(Beginning of Dataset extract)
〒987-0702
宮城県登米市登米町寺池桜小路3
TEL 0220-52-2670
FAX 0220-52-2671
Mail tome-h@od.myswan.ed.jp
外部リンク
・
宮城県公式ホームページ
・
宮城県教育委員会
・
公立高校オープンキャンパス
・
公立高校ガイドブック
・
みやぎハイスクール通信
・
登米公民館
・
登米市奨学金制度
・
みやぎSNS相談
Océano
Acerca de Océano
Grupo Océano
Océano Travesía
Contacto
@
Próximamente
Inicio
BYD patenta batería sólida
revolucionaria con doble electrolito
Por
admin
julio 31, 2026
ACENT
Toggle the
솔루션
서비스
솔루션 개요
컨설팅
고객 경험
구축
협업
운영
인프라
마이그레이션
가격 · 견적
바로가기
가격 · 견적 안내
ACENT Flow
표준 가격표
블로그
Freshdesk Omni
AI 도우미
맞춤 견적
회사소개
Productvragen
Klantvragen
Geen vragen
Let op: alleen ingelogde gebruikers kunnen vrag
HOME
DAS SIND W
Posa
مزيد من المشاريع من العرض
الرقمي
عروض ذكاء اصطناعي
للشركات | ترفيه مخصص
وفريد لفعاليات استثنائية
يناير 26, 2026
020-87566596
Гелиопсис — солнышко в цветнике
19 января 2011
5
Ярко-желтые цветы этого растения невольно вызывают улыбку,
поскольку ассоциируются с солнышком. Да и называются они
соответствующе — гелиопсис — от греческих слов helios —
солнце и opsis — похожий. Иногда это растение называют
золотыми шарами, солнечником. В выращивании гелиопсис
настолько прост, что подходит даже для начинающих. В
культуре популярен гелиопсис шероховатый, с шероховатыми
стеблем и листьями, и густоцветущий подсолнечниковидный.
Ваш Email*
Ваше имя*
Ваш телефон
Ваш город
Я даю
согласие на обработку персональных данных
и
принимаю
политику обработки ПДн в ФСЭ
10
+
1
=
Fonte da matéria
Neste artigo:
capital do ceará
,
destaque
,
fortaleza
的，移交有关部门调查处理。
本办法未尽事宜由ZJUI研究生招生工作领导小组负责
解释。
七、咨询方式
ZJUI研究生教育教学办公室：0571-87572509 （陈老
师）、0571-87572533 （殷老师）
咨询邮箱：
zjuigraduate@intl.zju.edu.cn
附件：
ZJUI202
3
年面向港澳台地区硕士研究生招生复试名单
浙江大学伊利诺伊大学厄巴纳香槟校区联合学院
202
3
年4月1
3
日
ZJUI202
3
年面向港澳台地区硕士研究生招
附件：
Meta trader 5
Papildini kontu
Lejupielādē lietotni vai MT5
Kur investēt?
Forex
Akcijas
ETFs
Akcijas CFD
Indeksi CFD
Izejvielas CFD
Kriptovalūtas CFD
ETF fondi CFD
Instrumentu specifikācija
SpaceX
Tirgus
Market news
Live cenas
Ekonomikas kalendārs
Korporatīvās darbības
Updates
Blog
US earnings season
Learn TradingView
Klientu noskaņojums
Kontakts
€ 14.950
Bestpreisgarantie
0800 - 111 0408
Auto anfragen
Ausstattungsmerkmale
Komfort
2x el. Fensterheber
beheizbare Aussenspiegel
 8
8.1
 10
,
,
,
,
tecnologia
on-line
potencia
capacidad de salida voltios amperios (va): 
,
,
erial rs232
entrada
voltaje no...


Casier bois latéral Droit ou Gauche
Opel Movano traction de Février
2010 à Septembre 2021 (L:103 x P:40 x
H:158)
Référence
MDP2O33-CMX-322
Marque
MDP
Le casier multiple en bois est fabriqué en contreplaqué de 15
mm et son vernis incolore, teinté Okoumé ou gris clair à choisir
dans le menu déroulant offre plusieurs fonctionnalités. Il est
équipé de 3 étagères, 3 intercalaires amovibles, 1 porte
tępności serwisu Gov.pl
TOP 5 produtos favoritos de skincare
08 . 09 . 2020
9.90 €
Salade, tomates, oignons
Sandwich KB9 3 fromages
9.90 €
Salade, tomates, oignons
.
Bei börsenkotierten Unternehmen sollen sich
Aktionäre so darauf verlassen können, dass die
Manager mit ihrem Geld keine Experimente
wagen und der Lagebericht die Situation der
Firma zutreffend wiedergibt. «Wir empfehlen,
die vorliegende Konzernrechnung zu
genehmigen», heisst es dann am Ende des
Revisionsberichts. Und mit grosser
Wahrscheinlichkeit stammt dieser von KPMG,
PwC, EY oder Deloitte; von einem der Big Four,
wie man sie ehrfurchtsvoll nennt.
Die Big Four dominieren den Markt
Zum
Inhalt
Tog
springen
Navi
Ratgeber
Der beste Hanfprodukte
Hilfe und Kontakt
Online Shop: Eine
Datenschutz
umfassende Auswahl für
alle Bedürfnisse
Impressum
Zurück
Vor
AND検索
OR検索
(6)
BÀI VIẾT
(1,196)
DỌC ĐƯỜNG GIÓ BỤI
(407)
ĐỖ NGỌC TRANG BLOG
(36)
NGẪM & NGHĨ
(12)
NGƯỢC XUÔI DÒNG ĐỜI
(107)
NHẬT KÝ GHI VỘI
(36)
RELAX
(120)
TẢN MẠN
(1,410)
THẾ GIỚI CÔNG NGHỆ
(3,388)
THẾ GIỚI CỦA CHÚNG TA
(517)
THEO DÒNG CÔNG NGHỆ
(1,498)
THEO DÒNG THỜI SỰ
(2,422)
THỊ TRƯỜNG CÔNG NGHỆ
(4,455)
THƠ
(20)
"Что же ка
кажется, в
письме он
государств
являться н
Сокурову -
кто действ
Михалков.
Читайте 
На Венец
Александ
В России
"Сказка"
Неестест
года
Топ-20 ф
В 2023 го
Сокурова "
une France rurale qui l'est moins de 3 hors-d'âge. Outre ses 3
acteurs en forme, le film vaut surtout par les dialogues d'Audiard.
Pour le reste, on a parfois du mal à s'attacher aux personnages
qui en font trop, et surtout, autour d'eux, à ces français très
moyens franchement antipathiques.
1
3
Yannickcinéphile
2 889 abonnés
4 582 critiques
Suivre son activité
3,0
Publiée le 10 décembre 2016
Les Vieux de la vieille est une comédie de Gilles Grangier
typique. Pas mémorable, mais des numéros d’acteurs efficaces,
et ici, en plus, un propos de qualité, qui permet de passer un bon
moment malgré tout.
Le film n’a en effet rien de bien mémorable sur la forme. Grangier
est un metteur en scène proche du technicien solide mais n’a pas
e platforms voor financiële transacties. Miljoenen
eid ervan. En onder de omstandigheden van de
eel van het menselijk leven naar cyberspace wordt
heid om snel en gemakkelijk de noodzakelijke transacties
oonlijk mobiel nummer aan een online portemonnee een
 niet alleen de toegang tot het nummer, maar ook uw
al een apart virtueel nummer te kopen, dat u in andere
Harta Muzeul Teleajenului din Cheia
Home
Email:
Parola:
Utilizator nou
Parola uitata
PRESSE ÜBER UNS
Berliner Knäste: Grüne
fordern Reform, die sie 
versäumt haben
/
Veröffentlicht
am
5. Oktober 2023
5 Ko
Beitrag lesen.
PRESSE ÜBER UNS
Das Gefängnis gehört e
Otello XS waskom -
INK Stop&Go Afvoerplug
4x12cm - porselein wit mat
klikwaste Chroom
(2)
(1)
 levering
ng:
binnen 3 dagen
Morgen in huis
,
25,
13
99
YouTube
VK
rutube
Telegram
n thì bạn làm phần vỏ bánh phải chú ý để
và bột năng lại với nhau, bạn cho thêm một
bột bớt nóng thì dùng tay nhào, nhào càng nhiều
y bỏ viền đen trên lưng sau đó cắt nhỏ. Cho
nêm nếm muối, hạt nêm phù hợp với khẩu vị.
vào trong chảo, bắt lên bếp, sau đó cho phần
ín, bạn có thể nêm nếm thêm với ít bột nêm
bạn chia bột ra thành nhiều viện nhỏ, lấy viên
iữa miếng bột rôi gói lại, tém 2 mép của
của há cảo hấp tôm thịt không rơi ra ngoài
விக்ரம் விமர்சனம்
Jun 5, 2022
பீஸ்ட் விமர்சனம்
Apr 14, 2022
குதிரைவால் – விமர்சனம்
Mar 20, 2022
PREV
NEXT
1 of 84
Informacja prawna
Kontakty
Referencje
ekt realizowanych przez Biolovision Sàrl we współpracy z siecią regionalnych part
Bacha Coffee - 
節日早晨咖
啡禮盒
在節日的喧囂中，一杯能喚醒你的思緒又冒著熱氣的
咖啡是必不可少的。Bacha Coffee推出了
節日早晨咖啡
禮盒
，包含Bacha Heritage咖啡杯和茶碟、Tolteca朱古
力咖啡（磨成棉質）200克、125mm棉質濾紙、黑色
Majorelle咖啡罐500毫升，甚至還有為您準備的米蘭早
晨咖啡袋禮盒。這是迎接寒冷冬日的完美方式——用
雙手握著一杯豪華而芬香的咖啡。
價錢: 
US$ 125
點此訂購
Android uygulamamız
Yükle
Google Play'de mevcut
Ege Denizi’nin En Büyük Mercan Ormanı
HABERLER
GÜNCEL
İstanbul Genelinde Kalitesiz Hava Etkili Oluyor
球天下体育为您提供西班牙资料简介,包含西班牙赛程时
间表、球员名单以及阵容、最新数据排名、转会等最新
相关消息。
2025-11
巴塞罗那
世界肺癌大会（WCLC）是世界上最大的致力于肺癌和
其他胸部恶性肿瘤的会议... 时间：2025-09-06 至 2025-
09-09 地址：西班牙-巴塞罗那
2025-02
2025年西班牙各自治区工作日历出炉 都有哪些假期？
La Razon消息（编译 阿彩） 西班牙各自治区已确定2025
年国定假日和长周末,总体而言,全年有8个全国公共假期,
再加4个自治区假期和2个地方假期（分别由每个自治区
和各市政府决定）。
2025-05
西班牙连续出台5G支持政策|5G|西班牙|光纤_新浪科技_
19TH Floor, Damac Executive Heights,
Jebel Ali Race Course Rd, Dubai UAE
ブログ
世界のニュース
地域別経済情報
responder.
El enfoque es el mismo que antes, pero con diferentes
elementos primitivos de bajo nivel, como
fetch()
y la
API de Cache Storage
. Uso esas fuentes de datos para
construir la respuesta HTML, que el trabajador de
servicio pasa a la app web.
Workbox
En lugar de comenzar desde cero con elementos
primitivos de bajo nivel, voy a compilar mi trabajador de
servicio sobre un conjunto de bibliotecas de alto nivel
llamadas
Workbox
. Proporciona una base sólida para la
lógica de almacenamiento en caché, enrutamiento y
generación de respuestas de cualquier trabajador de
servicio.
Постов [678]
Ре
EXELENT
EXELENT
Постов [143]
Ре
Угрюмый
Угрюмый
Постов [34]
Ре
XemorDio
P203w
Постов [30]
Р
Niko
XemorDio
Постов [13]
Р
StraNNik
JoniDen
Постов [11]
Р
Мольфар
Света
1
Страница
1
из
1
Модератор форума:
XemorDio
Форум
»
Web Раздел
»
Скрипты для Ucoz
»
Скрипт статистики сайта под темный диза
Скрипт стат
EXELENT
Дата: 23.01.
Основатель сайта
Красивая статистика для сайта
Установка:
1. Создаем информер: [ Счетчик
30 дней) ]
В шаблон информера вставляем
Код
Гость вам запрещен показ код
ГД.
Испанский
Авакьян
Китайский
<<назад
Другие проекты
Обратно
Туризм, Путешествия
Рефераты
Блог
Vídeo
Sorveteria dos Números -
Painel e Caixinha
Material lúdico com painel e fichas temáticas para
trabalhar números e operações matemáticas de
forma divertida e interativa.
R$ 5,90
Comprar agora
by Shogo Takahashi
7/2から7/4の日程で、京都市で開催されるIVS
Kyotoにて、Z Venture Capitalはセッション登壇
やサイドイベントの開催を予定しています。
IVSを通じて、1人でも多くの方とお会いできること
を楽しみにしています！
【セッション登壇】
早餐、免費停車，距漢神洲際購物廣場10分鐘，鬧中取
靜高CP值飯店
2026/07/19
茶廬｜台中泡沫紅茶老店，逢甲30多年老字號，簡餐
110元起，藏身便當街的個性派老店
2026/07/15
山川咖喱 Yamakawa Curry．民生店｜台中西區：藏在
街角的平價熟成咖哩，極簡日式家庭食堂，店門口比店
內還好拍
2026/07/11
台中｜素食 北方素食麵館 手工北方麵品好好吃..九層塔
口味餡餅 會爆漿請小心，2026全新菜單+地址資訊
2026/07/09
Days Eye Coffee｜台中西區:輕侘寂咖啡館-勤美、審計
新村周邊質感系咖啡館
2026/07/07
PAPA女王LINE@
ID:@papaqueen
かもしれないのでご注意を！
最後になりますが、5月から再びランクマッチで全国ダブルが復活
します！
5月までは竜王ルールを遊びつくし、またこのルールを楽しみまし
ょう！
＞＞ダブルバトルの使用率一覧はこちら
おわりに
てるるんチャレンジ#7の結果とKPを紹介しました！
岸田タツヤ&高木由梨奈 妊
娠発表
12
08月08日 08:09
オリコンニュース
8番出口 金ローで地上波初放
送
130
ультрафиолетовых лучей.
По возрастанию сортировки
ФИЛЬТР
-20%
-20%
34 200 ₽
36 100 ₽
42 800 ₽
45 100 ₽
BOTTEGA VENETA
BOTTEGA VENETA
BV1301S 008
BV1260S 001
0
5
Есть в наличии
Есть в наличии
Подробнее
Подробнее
(End of Dataset extract)
Please copy only these lines, exactly: the first line of the records through the line containing "поскольку ассоциируются с", ends included.

#### Answer section
〒987-0702
宮城県登米市登米町寺池桜小路3
TEL 0220-52-2670
FAX 0220-52-2671
Mail tome-h@od.myswan.ed.jp
外部リンク
・
宮城県公式ホームページ
・
宮城県教育委員会
・
公立高校オープンキャンパス
・
公立高校ガイドブック
・
みやぎハイスクール通信
・
登米公民館
・
登米市奨学金制度
・
みやぎSNS相談
Océano
Acerca de Océano
Grupo Océano
Océano Travesía
Contacto
@
Próximamente
Inicio
BYD patenta batería sólida
revolucionaria con doble electrolito
Por
admin
julio 31, 2026
ACENT
Toggle the
솔루션
서비스
솔루션 개요
컨설팅
고객 경험
구축
협업
운영
인프라
마이그레이션
가격 · 견적
바로가기
가격 · 견적 안내
ACENT Flow
표준 가격표
블로그
Freshdesk Omni
AI 도우미
맞춤 견적
회사소개
Productvragen
Klantvragen
Geen vragen
Let op: alleen ingelogde gebruikers kunnen vrag
HOME
DAS SIND W
Posa
مزيد من المشاريع من العرض
الرقمي
عروض ذكاء اصطناعي
للشركات | ترفيه مخصص
وفريد لفعاليات استثنائية
يناير 26, 2026
020-87566596
Гелиопсис — солнышко в цветнике
19 января 2011
5
Ярко-желтые цветы этого растения невольно вызывают улыбку,
поскольку ассоциируются с солнышком. Да и называются они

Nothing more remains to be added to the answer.